Anonymous wrote:I'm a high school teacher. My students who were admitted to top schools (Ivy League and MIT) were all "stressed", had a marked "reduction in health" in the form of more colds, probably due to lack of sleep, and had "less time for friends." I don't think these kids would do it any differently if they had to go through high school again. A lot of my former kids keep in contact with me, and the kids who worked the hardest in high school are now very happy in college.

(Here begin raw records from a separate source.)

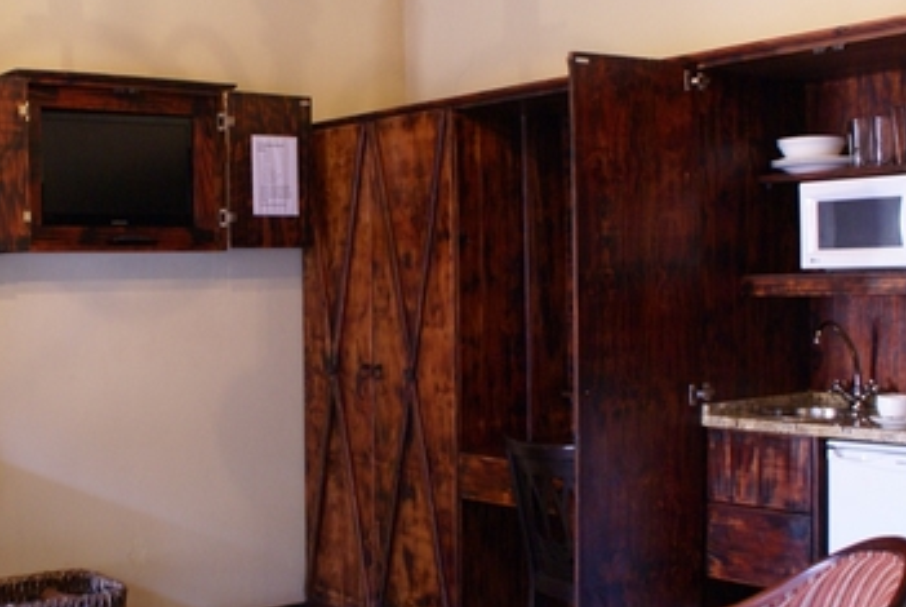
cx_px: 271
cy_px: 304
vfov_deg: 27.1
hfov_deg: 38.9
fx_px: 1260
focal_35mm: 50
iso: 400
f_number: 3.5
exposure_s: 1/10
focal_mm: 18
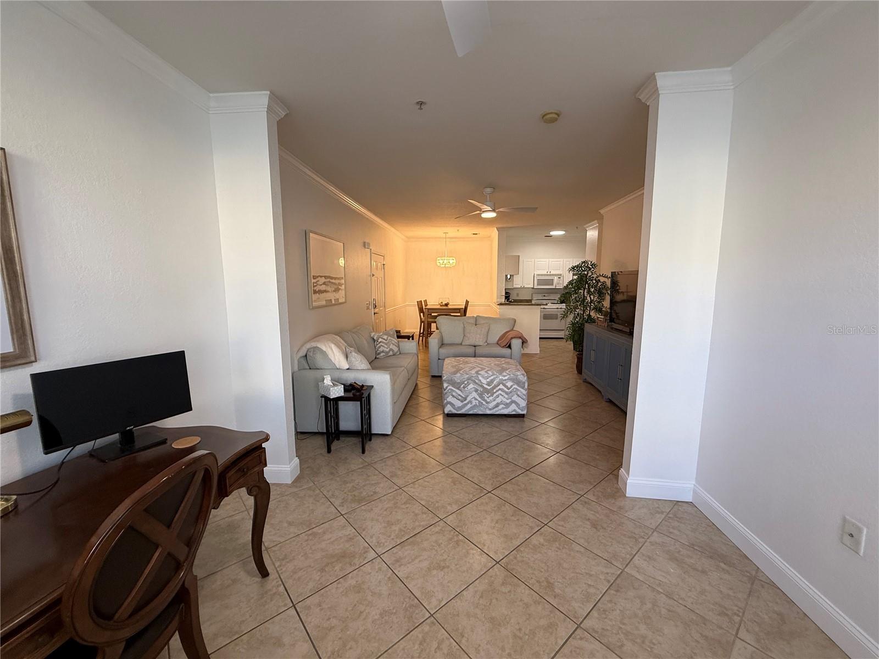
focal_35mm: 14
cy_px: 330
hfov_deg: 102.1
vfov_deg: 85.7
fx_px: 356
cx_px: 440
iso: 200
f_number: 2.2
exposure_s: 1/120
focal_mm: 2.22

Do you want your kid's high school experience to be the peak of his/her life, a golden time of social popularity and relaxation? Paying less attention to homework will help make that happen. But I think learning when to choose mild discomfort for the sake of delayed gratification is a wise skill to enforce.
You do you.
It's funny, because IMO my classmates from high school like the ones you describe- top grades, went into ivies- I think high school and college WERE the peak of their lives. They have all, almost universally, languished post-college, or even during college, with their academic skills not really preparing them for the real world. They are all still, in our mid-30s, perpetual students, unmarried, no kids, far away from family, and don't seem to have much social life, always chasing their next degree. Or they went into a lucrative and prestigious field like finance and are completely miserable, but with lots of money to burn to try and placate their misery.
I guess there is room for different definitions of success. But I kind of shudder at your implication that your kids who decide to forgo the "mild discomfort" you describe are somehow on an inferior track in, like, LIFE, and really hope you don't ever teach one of my kids.